Au Bénin, les producteurs ont de plus en plus recours aux légumineuses pour faire face à la dégradation et à l’appauvrissement des sols. Le mucuna est une des solutions prisées pour ses multiples atouts.
A première vue, et pour qui ne connaît pas sa valeur, le mucuna n’est qu’une mauvaise herbe. Mais, c’est une dépréciation qu’Agondo Houelonon ne tolère plus dans son exploitation agricole.

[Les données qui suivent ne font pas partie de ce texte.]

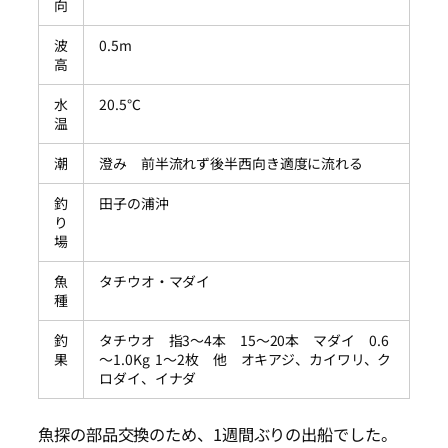
向
波
0.5m
高
水
20.5℃
温
潮
澄み 前半流れず後半西向き適度に流れる
釣
田子の浦沖
り
場
魚
タチウオ・マダイ
種
釣
タチウオ 指3～4本 15～20本 マダイ 0.6
果
～1.0Kg 1～2枚 他 オキアジ、カイワリ、ク
ロダイ、イナダ
魚探の部品交換のため、1週間ぶりの出船でした。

La quarantaine, cette productrice de Kpataba, dans la commune de Savalou, à plus de 230 km de Cotonou, accorde du prix à cette légumineuse qui lui couvre les pieds. « Il ne faut plus dire ça! C’est une richesse », recadre-t-elle, avant de poursuivre :
« Nos aïeux ont eu la chance de trouver de bonnes terres. Aujourd’hui, nous n’avons hérité en grande partie que de terres dégradées. On y produit sans pourtant rentabiliser ». C’est le cas de cet espace où la présence de chiendents montre déjà que c’est une terre appauvrie. C’est face à cette situation qu’on m’a recommandé le mucuna, cette plante qui me soulage. » Forte de ses deux décennies d’expériences agricoles, Agondo Houelonon ne tarit pas d’éloges à l’endroit de cette légumineuse. Elle y place ses espoirs pour la prochaine saison. « Voyez-vous, les chiendents (Imperata cylindrica, ndlr) ont été dominés. Il ne reste que quelques uns que j’arrache à la main. A la prochaine saison, je ne vais plus labourer ni sarcler. Le sol sera toujours humide. Il me suffira de semer du maïs à la première pluie et d’attendre un bon rendement, malgré les poches de sécheresse éventuelles », dit-elle. Et si cette productrice est si confiante, c’est bien parce qu’elle en a déjà fait l’expérience et que ça lui a marché. « A la dernière saison, les pluies ont été absentes pendant un mois après que j’ai mis les semis. Les voisins se plaignaient parce qu’ayant perdu leurs semis. Pendant ce temps, du fait de l’humidité conservée par le mucuna, j’étais soulagée», précise-t-elle.
Une recette séculaire !
Agondo Houelonon n’est pas la seule productrice dans cette localité, au cœur des Collines, à en utiliser. Plusieurs autres producteurs, dont Benoit Hodonou y ont recours. « Avec les variabilités climatiques, la rareté des pluies, cette plante nous aide beaucoup», témoigne-t-il. Cependant, l’utilisation du mucuna dans l’agriculture béninoise n’est pas si récente. Selon une publication de septembre 1997 du Bulletin de recherche agronomique, cette légumineuse a été introduite au Bénin en 1986 par des chercheurs de l’Institut international d’agriculture tropicale (Iita) dans le cadre des approches de solutions aux problèmes de la baisse de fertilité des sols et de la lutte contre l’imperata. Elle est cultivée, souligne l’article scientifique, pour améliorer la fertilité et/ou la structure physique des sols, apporter l’azote nécessaire à la production des céréales, diminuer la population des chiendents à un seuil facilement contrôlable par le producteur, et pour lutter contre l’érosion du sol. « Les producteurs l’utilisent pour les cultures à venir. Le mucuna capte l’azote atmosphérique pour l’incorporer au sol. Ensuite, du fait qu’elle est rampante, cette légumineuse a une valeur ajoutée de plus. Lorsqu’on vous l’a planté, elle couvre la surface du sol. En grandissant, elle étale ses lianes. Les feuilles mortes riches en carbone attirent les micro-organismes, favorisant la restauration du sol. Juste après la culture de cette espèce, il est surtout conseillé de mettre des graminées, c’est-à-dire le maïs, le sorgho, etc. », renseigne Hubert Glin, spécialiste en fertilisation des sols.
Une alternative à vulgariser
En réalité, la dégradation des terres au Bénin se manifeste par une forte expansion des terres agricoles de l’ordre de
5 % depuis 1975, pour compenser la baisse de la productivité par l’accroissement des superficies emblavées de l’ordre de 50 000 ha environ par an. Les producteurs se plaignent dans certaines régions de la dégradation des sols et de la baisse des rendements. Les légumineuses sont alors prisées. « Le mucuna permet de restaurer presque la totalité de la fertilité du sol. Pour sa culture, généralement, cette plante est associée à d’autres cultures. On peut l’utiliser pour la jachère. Les feuillages, en couvrant le sol, favorisent l’humidité. Nous la recommandons dans nos campagnes aux producteurs afin de les aider à améliorer les rendements agricoles », déclare Judicael Bakambamou, agronome, chargé de programme à la start-up Tic-Agro business. Cette plante a bien d’autres vertus au-delà de l’agriculture.